According to Femi Adelusi, Media Independent Practitioners Association of Nigeria (MIPAN) President said “Content is the kingmaker, the option and process that consumer needs are rising every day and this is what audience measurement is to track, so it is not just local, it is anything that consumer is watching that it’s reporting, whether is Showmax, Amazon Prime, Iroko TV, YouTube, Disney Channel, or Netflix. The options are just endless and that is why urgent measurement is important, so we can see where the eyeballs are going.”

Game on or Game Over?

In light of the striving competition, video streaming platforms need to continue to be innovative with customer-centric offers and innovative. Also, they should continue to engage the stakeholders more from content creators to movie makers and others in the interest of creating engaging content and growing the ecosystem.
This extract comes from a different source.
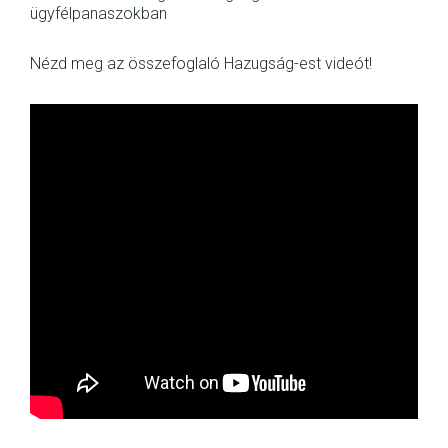
ügyfélpanaszokban
Nézd meg az összefoglaló Hazugság-est videót!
Promoting Nigerian content including telling the African stories and giving more opportunities to stakeholders should be their watchword.

Competition is necessary for the growth of the industry and should be done in an ethical matter while the government, regulators, and others should come up with friendly policies that will make the industry thrive instead of over-regulating which will frustrate innovators out of the country.

Telecom operators should also reduce data costs and make it affordable as this will also accelerate the growth of the sector even though have a streaming plan.

In line with the above, Adelusi said, “So I do believe that as long as data becomes cheaper, the streaming platforms will continue to increase because then you are not only competing with the Nigeria partner, you are also competing with the digital streaming platforms around the world as long as people are willing to pay the access charges, and some of these are medium cost in terms of a monthly subscription.

“So, it’s a lot of competition, but I think the consumer is in because it then has more choice while for the advertisers and advertising agency, it’s a challenge to us because we have to now track and understand the media beyond our already arranged fragmented media locally and we need to then begin to understand the motivation and the content that is not even situated in Nigeria.”

In another vein, Statista in one of its Analyst opinions said that “While the growth of Video Streaming services like Netflix and Amazon Prime Video is not over, we assume that the adoption of such services will soon reach its peak, especially in developed countries. New offers such as Apple TV+ might attract new customers, but the general lack of willingness to pay in huge potential markets like China will cap the growth in this segment on a global scale.”